Action item »
Print the listing below line for line, leaving out the pictures.

Data »
= Beginning of Section =

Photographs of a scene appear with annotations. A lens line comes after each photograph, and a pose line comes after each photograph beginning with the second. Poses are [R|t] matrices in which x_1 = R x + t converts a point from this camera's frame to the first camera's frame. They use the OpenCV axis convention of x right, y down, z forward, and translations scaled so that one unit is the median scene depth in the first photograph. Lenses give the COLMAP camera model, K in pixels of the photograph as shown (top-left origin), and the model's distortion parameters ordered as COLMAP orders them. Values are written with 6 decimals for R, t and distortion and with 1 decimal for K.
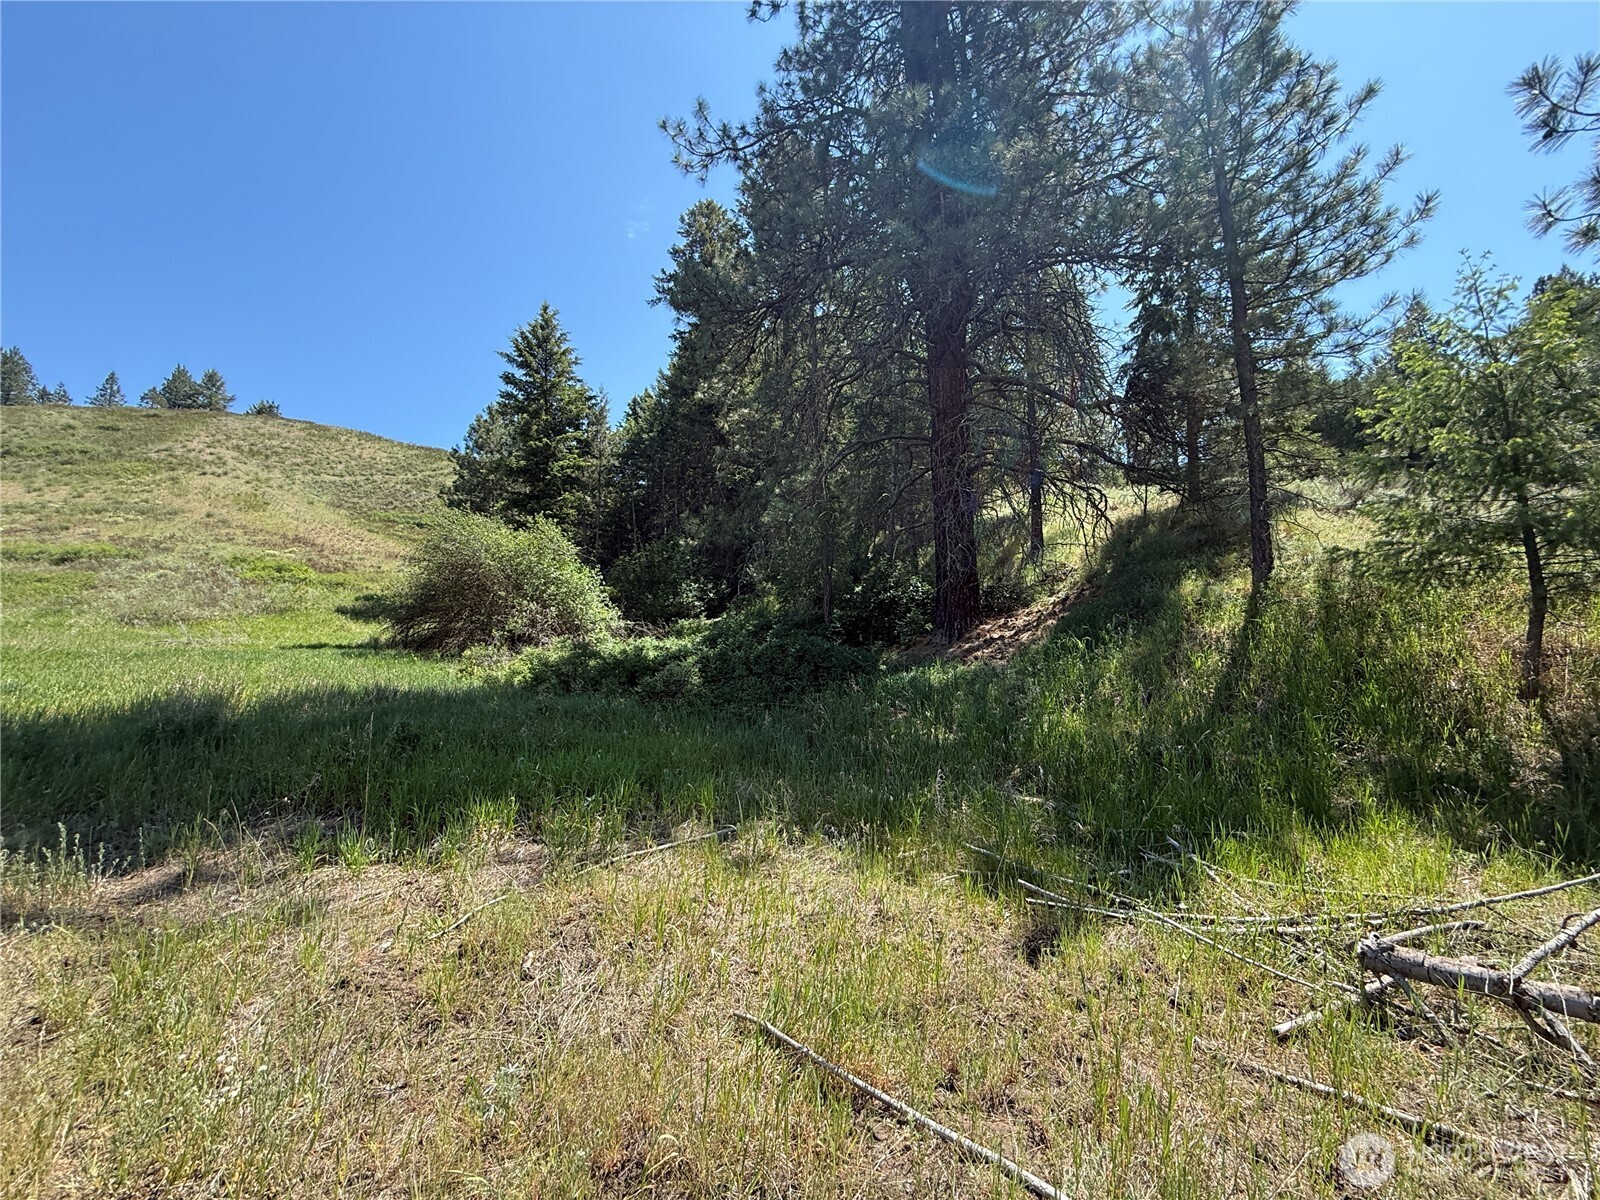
lens RADIAL K [[636.5, 0, 802.1], [0, 636.5, 603.3], [0, 0, 1]] dist [0.000276, -0.000241]
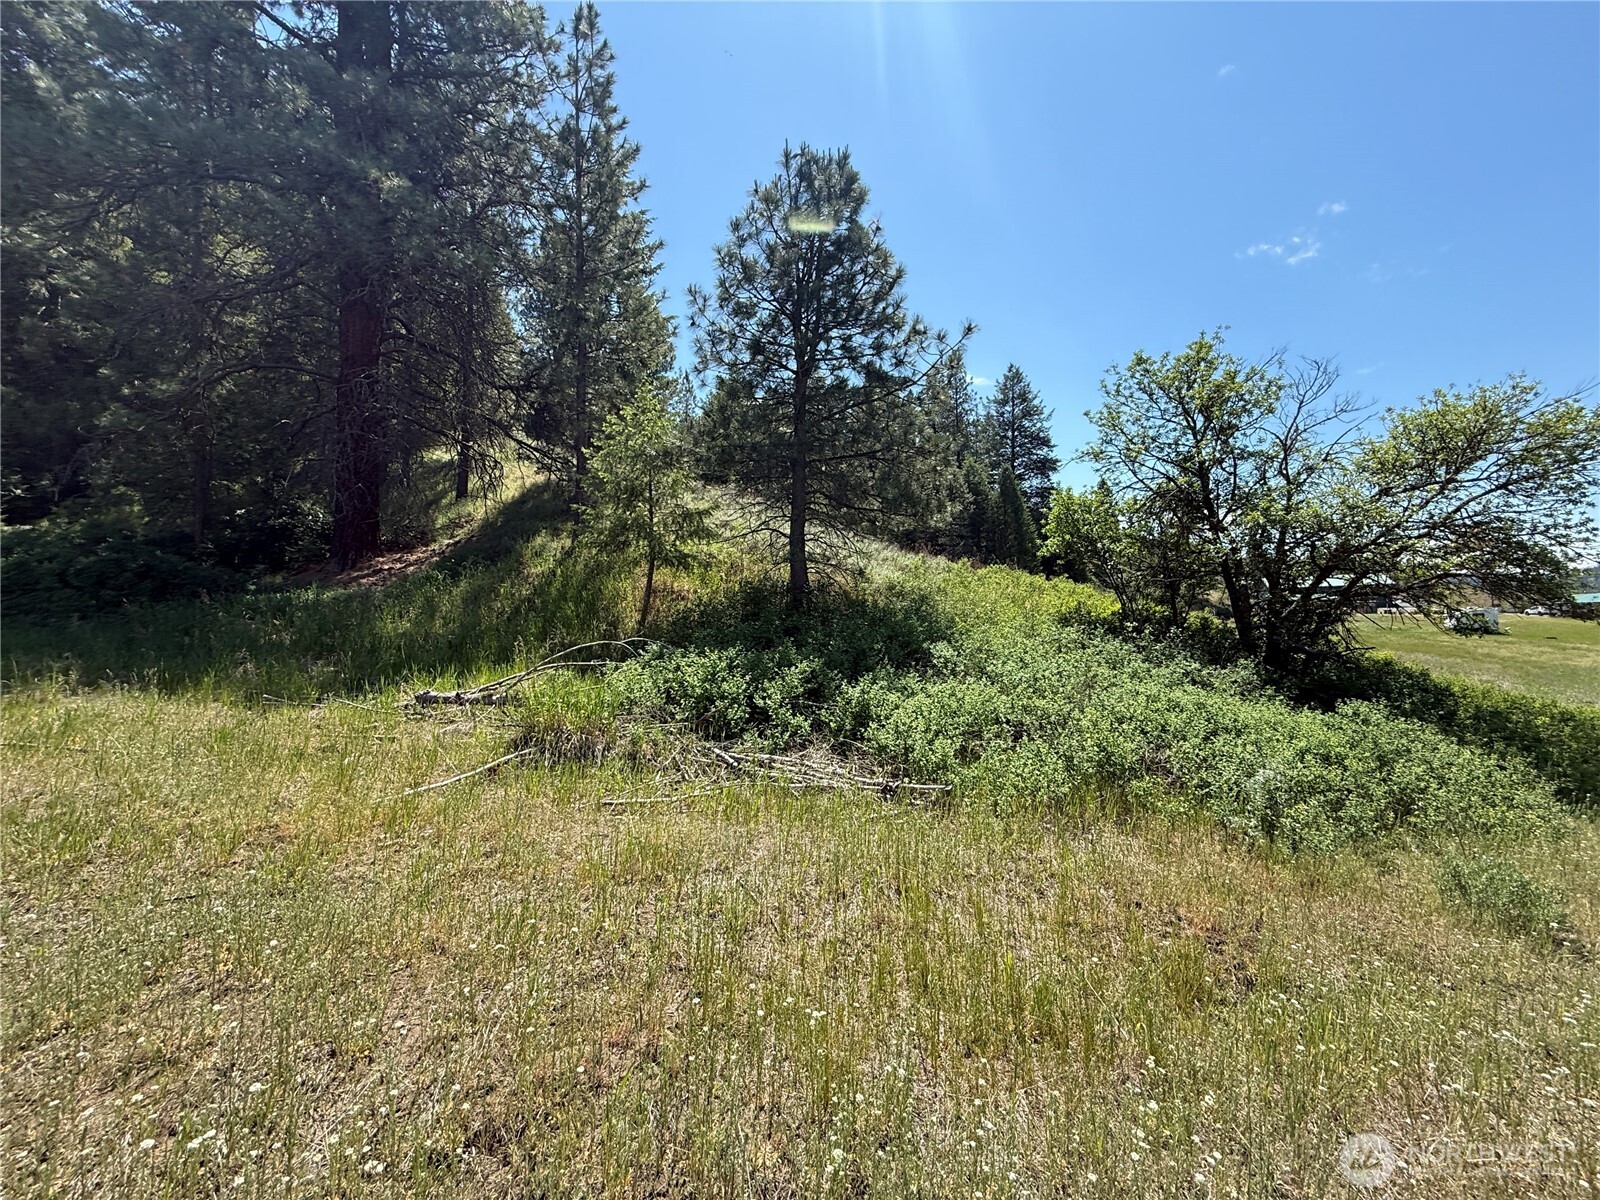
lens RADIAL K [[636.5, 0, 802.1], [0, 636.5, 603.3], [0, 0, 1]] dist [0.000276, -0.000241]
pose [[0.735006, 0.034882, 0.677163, 0.092268], [-0.091005, 0.994715, 0.047539, -0.010533], [-0.671926, -0.096567, 0.734296, -0.478409]]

= End of Section =

Answer to this exercise »
Photographs of a scene appear with annotations. A lens line comes after each photograph, and a pose line comes after each photograph beginning with the second. Poses are [R|t] matrices in which x_1 = R x + t converts a point from this camera's frame to the first camera's frame. They use the OpenCV axis convention of x right, y down, z forward, and translations scaled so that one unit is the median scene depth in the first photograph. Lenses give the COLMAP camera model, K in pixels of the photograph as shown (top-left origin), and the model's distortion parameters ordered as COLMAP orders them. Values are written with 6 decimals for R, t and distortion and with 1 decimal for K.
lens RADIAL K [[636.5, 0, 802.1], [0, 636.5, 603.3], [0, 0, 1]] dist [0.000276, -0.000241]
lens RADIAL K [[636.5, 0, 802.1], [0, 636.5, 603.3], [0, 0, 1]] dist [0.000276, -0.000241]
pose [[0.735006, 0.034882, 0.677163, 0.092268], [-0.091005, 0.994715, 0.047539, -0.010533], [-0.671926, -0.096567, 0.734296, -0.478409]]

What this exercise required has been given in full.